[WHAT TO PRODUCE]
Repeat word for word the stretch of the news article on prisoners held without warrant from "Incarcerating people without" through "preferred against them.".

Incarcerating people without warrant is unacceptable

By Charles Takyi-Boadu - Ghanaian Chronicle

A Human Rights crusader, Raphael Godlove Ahenu Jr., has expressed shock over revelations that remand prisoners have been kept in prison for a long time without any charges being preferred against them.

According to him, the situation was unacceptable, if the report published by Centre for Human Rights and Civil Liberties (CHURCIL) in the dailies recently, and what Tsatsu Tsikata, who was recently released from Nsawam Prisons, said at a human rights forum organized by the Free Tsatsu Campaign, which revealed that about 1,200 inmates were being held in prisons without warrant, are true.

Mr. Ahenu continued that the issue must be a source of grave concern to all, particularly human rights activists in the country, and appealed to them to help address the situation.

[MATERIAL SHOWN]

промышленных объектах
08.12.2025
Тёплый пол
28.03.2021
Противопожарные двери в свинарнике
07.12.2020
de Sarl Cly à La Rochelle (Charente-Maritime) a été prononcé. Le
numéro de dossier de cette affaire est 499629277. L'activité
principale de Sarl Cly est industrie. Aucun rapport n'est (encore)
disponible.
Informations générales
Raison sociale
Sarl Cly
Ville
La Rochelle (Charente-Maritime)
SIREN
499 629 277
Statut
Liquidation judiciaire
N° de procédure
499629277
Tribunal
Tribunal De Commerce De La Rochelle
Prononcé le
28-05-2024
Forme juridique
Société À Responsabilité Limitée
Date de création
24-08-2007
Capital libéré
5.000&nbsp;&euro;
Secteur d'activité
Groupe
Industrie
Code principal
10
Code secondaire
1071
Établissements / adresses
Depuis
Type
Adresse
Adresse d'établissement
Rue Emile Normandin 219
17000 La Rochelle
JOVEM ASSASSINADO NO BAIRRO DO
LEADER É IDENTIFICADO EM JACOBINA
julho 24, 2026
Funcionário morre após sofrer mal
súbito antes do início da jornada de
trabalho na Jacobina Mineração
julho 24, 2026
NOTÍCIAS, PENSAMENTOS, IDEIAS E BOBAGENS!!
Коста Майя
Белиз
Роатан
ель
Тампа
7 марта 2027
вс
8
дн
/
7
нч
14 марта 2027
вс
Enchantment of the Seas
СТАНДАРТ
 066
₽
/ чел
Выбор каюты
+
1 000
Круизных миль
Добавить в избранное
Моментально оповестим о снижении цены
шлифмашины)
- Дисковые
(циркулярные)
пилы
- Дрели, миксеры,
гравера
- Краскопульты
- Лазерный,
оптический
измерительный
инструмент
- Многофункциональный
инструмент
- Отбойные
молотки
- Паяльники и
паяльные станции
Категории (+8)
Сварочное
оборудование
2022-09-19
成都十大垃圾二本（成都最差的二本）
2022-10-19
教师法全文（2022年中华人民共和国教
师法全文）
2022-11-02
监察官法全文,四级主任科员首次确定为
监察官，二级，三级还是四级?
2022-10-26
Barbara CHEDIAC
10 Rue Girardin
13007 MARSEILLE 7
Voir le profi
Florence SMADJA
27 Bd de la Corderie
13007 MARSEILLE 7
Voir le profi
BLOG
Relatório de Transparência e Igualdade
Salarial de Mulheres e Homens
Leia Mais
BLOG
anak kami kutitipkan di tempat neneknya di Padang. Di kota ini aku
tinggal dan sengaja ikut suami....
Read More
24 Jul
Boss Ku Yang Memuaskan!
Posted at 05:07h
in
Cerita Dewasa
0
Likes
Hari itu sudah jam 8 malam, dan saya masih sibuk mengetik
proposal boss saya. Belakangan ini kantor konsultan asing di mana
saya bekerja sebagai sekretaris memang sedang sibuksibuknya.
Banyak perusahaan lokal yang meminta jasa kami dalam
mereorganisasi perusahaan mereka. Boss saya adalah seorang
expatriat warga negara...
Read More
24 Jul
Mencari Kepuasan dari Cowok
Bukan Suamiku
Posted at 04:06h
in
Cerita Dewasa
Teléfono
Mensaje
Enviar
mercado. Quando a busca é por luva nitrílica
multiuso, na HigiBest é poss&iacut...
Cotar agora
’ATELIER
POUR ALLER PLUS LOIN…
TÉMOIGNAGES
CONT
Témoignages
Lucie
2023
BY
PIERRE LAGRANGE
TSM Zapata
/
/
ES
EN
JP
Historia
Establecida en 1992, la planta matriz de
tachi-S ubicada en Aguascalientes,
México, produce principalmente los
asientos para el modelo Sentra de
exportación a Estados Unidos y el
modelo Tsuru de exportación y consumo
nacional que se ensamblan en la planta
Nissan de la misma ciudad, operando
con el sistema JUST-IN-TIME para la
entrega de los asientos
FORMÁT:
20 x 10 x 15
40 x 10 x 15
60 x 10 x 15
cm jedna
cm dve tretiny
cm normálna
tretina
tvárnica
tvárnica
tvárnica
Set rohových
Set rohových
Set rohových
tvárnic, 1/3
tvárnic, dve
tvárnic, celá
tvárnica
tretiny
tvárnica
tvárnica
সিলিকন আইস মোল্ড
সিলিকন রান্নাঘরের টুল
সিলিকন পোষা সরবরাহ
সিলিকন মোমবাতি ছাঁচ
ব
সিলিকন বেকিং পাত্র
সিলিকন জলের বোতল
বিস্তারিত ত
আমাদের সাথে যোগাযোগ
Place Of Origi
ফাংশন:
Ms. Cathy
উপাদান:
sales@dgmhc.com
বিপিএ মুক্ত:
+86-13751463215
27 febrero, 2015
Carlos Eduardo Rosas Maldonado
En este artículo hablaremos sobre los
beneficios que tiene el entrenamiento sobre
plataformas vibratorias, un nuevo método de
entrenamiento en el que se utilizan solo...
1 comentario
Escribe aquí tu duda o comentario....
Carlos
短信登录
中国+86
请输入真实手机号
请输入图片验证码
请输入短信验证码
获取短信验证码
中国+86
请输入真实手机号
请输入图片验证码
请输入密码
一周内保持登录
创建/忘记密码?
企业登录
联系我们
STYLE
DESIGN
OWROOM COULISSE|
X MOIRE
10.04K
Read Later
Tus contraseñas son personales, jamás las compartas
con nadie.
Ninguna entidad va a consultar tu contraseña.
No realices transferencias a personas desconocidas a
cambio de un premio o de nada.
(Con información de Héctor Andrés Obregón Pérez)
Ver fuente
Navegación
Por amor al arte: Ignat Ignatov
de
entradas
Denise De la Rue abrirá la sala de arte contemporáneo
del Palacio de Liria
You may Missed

[ANSWER TO THE EXERCISE]
Incarcerating people without warrant is unacceptable

By Charles Takyi-Boadu - Ghanaian Chronicle

A Human Rights crusader, Raphael Godlove Ahenu Jr., has expressed shock over revelations that remand prisoners have been kept in prison for a long time without any charges being preferred against them.